There are dozens of things Cameron could have said which wouldn't have pushed him into a corner like this. Such as "We are aware some of the proposals are controversial but it's only a consultation exercise and we will be looking closely how best to press ahead in the coming months." OK, this sounds a bit boring and staid, but it's got to be a bit better than "it's bonkers" and "I've no idea how this came about." That is just so pathetic it's embarrassing.

Something went on between Whitehall and Kensington High Street, home of the Daily Mail, but we outside the Westminster bubble are not party to it. There is more than a whiff of authenticity about it all because Downing St has come out and said they still support the Green Deal: if they supported Part L's consequential improvements as well, they would have said so, but instead there has been a stony silence.

What really pisses me off is that this is all happening in the midst of the Leveson enquiry which has a brief to look at the relationship between press and politicians. Here we have a prime example of the press interfering with due political process. They have barged in, demanded a forum with a menu of half-baked, ill-conceived criticisms, ridden roughshod over all other consultees, and have seen the government cave into their demands in the space of a week.

WRITTEN TASK A: Summarize the commentary in two sentences.
WRITTEN TASK B:
For each statement, decide whether it agrees with the commentary, answering yes or no and quoting the words that settle it.
(i) Downing Street has said it still supports the Green Deal.
(ii) The writer finds the suggested alternative statement for Cameron lively and exciting.
(iii) According to the writer, the government took several months to give in to the press.
WRITTEN TASK C:
Answer these questions from the commentary.
(i) Where is the home of the Daily Mail?
(ii) What is the Leveson enquiry's brief?
(iii) Which two remarks does the writer say Cameron's suggested alternative would be better than?
The stored entries have no connection to the commentary.

(Stored entries)

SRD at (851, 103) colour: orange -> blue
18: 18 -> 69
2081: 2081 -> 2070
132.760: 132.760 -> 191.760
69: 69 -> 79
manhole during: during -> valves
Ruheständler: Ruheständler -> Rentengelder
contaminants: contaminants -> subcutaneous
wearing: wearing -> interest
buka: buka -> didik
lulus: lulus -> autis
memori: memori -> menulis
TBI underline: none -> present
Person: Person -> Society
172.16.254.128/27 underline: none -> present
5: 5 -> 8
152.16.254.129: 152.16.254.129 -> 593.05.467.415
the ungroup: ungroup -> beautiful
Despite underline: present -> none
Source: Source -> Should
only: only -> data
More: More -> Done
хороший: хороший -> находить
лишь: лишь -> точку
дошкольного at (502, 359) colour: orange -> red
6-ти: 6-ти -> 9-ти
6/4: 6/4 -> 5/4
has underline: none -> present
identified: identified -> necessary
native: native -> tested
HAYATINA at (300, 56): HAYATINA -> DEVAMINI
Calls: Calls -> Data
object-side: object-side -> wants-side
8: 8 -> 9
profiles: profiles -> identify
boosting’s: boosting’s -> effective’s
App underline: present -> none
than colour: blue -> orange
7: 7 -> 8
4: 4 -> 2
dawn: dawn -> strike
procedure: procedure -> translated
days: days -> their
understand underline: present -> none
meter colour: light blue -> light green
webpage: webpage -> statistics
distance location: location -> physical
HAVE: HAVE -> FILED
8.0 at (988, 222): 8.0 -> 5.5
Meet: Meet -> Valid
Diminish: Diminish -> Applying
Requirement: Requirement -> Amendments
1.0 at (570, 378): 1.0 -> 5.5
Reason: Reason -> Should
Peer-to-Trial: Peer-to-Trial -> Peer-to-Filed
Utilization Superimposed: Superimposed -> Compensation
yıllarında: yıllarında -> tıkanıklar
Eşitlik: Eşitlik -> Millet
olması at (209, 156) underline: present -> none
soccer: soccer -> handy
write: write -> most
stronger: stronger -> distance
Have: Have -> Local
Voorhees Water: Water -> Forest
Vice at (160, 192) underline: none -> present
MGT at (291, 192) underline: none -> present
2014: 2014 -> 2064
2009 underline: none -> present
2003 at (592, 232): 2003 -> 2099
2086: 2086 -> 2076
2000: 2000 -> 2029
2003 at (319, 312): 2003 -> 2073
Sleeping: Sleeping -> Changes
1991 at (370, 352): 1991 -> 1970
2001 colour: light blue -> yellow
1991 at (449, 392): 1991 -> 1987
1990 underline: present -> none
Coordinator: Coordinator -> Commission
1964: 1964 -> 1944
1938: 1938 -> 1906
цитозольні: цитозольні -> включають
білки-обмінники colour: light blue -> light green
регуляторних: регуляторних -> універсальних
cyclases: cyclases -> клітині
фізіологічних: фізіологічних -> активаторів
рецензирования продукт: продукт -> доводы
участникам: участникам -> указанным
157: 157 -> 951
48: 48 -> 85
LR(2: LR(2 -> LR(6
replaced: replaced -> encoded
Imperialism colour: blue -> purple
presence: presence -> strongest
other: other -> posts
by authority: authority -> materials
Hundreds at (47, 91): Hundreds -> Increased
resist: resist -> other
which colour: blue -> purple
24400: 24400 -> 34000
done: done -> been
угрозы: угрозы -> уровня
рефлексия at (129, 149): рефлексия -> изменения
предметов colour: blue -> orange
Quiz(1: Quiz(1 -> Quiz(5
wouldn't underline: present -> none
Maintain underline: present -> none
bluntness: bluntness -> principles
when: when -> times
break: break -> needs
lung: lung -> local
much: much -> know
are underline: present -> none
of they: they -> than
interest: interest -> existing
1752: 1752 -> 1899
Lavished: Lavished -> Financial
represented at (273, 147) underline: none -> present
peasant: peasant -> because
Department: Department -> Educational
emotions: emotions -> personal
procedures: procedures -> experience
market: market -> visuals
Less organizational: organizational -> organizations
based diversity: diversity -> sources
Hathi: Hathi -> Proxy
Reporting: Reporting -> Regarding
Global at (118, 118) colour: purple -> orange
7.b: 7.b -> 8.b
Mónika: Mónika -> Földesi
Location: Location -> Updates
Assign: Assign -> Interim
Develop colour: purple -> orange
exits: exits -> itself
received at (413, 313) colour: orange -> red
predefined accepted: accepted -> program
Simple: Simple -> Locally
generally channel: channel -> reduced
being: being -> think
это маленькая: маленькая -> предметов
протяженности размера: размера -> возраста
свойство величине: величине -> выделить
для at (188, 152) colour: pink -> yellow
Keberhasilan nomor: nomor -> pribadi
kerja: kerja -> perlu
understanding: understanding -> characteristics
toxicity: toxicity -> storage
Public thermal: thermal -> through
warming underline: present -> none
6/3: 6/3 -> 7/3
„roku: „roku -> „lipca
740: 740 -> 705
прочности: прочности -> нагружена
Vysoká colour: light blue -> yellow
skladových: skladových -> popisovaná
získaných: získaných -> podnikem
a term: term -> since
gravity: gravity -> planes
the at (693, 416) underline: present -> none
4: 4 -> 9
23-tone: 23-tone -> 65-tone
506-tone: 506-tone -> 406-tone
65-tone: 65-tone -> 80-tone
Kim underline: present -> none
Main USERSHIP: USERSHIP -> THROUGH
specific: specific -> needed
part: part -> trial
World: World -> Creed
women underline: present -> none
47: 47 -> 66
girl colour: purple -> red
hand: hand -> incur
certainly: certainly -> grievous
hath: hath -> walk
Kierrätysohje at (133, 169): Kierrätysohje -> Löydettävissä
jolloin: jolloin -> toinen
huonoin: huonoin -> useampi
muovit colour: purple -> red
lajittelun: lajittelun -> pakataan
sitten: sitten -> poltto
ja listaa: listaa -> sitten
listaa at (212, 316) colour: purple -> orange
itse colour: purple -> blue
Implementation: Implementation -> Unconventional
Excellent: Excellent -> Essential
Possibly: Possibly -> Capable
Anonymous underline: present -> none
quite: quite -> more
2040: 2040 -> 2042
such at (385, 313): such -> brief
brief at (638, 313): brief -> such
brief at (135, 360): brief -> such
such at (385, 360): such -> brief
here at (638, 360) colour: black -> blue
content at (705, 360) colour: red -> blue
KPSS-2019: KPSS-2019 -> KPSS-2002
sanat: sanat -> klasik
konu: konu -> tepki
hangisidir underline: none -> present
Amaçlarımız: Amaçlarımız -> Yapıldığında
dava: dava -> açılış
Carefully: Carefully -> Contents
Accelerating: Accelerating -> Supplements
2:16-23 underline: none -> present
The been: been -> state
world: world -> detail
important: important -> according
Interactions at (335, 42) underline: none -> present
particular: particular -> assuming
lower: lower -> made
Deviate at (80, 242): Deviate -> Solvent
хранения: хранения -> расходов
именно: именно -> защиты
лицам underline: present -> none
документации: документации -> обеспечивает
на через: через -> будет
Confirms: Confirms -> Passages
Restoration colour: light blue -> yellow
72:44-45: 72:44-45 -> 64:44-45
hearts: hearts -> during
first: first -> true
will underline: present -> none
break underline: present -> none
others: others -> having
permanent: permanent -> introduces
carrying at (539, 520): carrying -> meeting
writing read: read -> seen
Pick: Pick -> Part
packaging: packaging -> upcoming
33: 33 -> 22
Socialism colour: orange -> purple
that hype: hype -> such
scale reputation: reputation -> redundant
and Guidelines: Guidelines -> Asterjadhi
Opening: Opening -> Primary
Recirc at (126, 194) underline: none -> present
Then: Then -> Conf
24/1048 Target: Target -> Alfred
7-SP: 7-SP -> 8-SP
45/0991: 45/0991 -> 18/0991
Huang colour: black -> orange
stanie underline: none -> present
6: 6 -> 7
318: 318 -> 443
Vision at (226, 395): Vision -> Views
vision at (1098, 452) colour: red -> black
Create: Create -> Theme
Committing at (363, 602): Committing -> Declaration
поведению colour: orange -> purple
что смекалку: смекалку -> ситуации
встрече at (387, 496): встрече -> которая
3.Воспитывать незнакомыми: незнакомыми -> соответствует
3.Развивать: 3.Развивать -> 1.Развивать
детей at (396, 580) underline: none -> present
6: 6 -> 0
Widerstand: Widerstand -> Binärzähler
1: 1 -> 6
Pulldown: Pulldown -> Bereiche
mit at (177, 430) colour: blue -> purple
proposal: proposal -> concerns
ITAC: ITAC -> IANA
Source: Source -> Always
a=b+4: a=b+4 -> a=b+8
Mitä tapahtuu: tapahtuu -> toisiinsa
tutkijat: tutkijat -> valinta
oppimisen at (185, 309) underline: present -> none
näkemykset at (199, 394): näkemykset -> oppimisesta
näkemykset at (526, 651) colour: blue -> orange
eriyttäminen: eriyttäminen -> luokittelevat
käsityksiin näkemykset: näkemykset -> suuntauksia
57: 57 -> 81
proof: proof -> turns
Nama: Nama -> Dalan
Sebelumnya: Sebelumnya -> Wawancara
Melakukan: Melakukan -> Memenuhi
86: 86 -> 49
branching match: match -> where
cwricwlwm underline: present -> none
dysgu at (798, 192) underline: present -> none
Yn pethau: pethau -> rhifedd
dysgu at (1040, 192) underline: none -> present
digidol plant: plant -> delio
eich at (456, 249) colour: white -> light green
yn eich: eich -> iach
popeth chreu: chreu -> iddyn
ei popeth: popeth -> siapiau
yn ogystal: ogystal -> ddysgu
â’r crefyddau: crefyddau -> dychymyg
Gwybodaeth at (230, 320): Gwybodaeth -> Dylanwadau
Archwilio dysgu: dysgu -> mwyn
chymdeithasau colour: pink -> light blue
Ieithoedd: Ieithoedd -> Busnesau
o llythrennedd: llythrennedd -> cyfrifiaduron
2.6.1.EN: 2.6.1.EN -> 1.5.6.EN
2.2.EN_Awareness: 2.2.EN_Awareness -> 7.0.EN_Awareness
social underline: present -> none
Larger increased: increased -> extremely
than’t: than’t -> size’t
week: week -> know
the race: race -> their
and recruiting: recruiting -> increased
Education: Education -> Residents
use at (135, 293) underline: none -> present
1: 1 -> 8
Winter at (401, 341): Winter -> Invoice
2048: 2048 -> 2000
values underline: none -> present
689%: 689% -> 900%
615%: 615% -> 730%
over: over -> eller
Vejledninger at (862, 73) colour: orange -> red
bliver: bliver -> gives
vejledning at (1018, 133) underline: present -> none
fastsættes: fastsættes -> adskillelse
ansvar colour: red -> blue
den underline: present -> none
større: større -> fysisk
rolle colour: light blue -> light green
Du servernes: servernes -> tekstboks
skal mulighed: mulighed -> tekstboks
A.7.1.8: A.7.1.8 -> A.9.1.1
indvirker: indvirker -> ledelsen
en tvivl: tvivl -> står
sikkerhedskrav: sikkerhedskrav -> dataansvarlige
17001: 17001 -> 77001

EXPECTED ANSWER A: The writer argues that Cameron cornered himself by saying "it's bonkers" and that he had no idea how this came about, when a dull statement calling the proposals only a consultation exercise would have been better. The writer suspects something went on between Whitehall and the Daily Mail, notes that Downing Street has backed the Green Deal but stayed silent on Part L's consequential improvements, and objects that during the Leveson enquiry the press has seen the government cave in to its demands within a week.

EXPECTED ANSWER B:
(i) Yes: "Downing St has come out and said they still support the Green Deal"
(ii) No: "this sounds a bit boring and staid"
(iii) No: "have seen the government cave into their demands in the space of a week"

EXPECTED ANSWER C:
(i) Kensington High Street.
(ii) To look at the relationship between press and politicians.
(iii) "it's bonkers" and "I've no idea how this came about."